The biggest factor, however, might involve geography. In Massachusetts, "Blue Cross has worked hard to maintain good relations with providers, and it’s paid off with strong customer service. The carrier has been extremely efficient and supportive," says Gary A. Sobelson, MD, a primary care physician with Concord (NH) Family Practice.
That’s quite a compliment, considering the Massachusetts carrier is located in another state from the practice. However, the distance issue could become a problem if the carrier that replaces BlueCross happens to be located even farther away, which can easily be the case, Friedman says.
In Maryland, for example, the Part B carrier that serves the state happens to be Dallas-based Blue Cross and Blue Shield of Texas. With regional carriers opting to leave Medicare, the market opens up for distant carriers to fill the void, Friedman adds. Unless a carrier operates regional offices close to providers, routine customer service can suffer.
• Disillusionment with Medicare fee for service can worsen.
Some providers, such as Sobelson, aren’t surprised by BlueCross of Massachusetts’ decision. "It suggests that whatever they are making per claim isn’t worth the amount of work that goes into it.
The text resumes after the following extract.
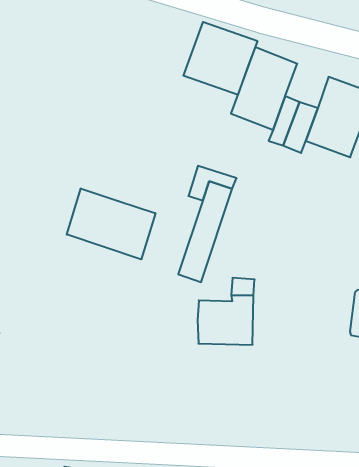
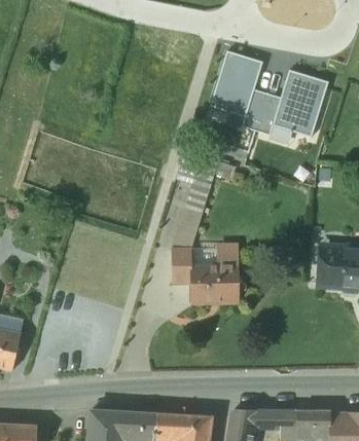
building: [183,22,257,95] -> none
building: [67,188,155,259] -> none
building: none -> [171,248,192,281]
As a physician, I can identify with that," he says.
The departure of a fee-for-service contractor can only reinforce the medical community’s already deep skepticism regarding fee-based reimbursement, Sobelson suggests. Problems can get worse, especially if Medicare fee for service continues to dominate a particular patient market and the new carrier proves difficult to work with, he adds.
"There is no question that fee for service will continue to be prominent in New Hampshire. I can only presume that HCFA will approve a company that will meet the proper requirements," Sobelson concludes.